The HPA axis is involved with stress response and production of cortisol. Measures of salivary cortisol are frequently used to understand early life HPA axis function. Measurements of cortisol reactivity taken closest to birth have potential to reveal how prenatal maternal exposures affect offspring physiology, as confounding postnatal exposures can be minimized. However, there is a lack of data on young or healthy infants due to challenges of measuring infant reactivity, such as frequent sleeping and eating, and difficulties recruiting participants willing to engage in “stress-reactivity” studies soon after birth. Subsequently, there is a lack of normative ranges for salivary cortisol values for infants under age two months, and existing data stems from very small samples. Our study sought to determine whether a challenging social and physical stress paradigm would activate HPA axis reactivity, thus providing information for basal and reactivity salivary cortisol concentrations in newborns.
Method
Our sample is from the Stress, Eating, and Early Development study (SEED), a longitudinal cohort of 180 mother-child dyads (84 boys, 96 girls) from varied socioeconomic backgrounds within the San Francisco Bay area. The cohort includes 69 African American (38.2%), 58 Hispanic/Latina (32.0%), 26 Caucasian (14.6%), 21 Other/Multiracial (11.8%), 5 Asian (2.8%), and 1 Pacific Islander (0.6%) mothers who had pre-pregnancy body mass index (BMI) of 25-40 and household incomes less than 500% of the federal poverty level.
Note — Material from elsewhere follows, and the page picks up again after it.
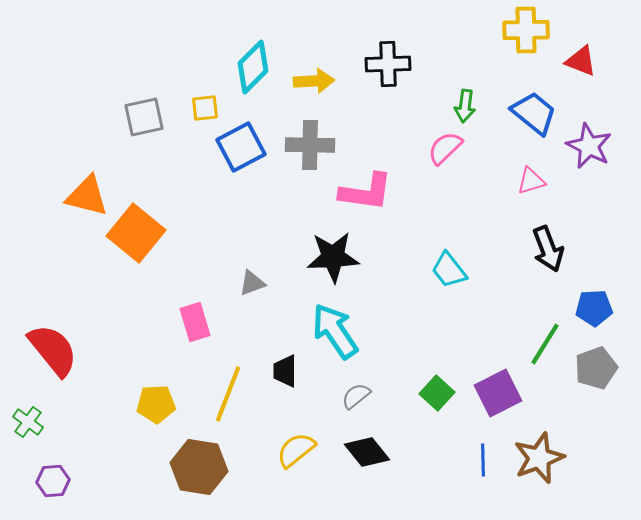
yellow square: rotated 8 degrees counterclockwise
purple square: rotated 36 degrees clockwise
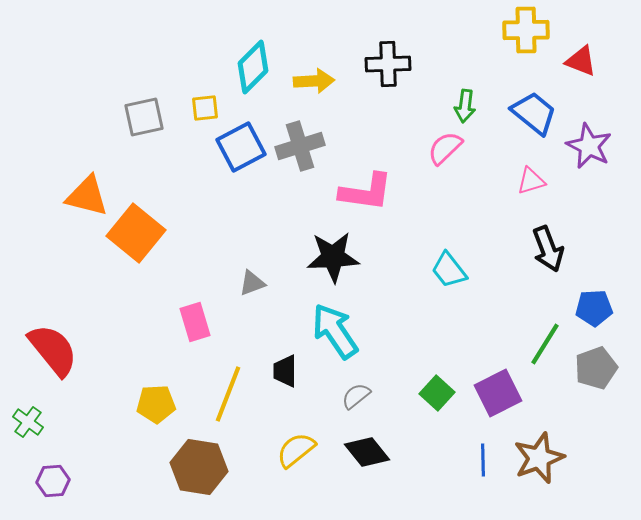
gray cross: moved 10 px left, 1 px down; rotated 18 degrees counterclockwise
Mother-child pairs were visited when the infant was 30 days old (M = 36.22, SD = 16.29). Study visits included administration of the Brazelton Newborn Behavioral Observation (NBO) procedure, during which infants engaged in developmentally appropriate challenges and anthropometric measuresments (length, weight, skin fold thickness). Salivary cortisol was collected at baseline (A) and 15 minutes after task completion for reactivity (B). Values outside of 3 SD from the mean, children taking steroid medications, and implausible values over 100 nmol/L were removed, and values were log transformed to create normally distributed reactivity scores.
Results
Raw value ranges for A and B cortisol measurements are 0.21 – 41.01 nmol/L (N = 132, M = 9.52, SD = 8.447) and 0.75 – 82.05 nmol/L (N = 128, M = 16.07, SD = 15.47), respectively. 59.3% of the sample increased in cortisol concentration from A to B (d = 0.526). There were no significant correlations between log-cortisol reactivity and child sex, birth weight, gestational age, or 5 minute APGAR scores. Analyses examining prenatal stress effects on cortisol reactivity, as well as the relation between cortisol reactivity and infant behavior and temperament, will be reported in May.
Conclusions
Reference ranges for baseline and cortisol reactivity are important for future research into HPA axis functionality in infancy and will advance prevention and intervention science.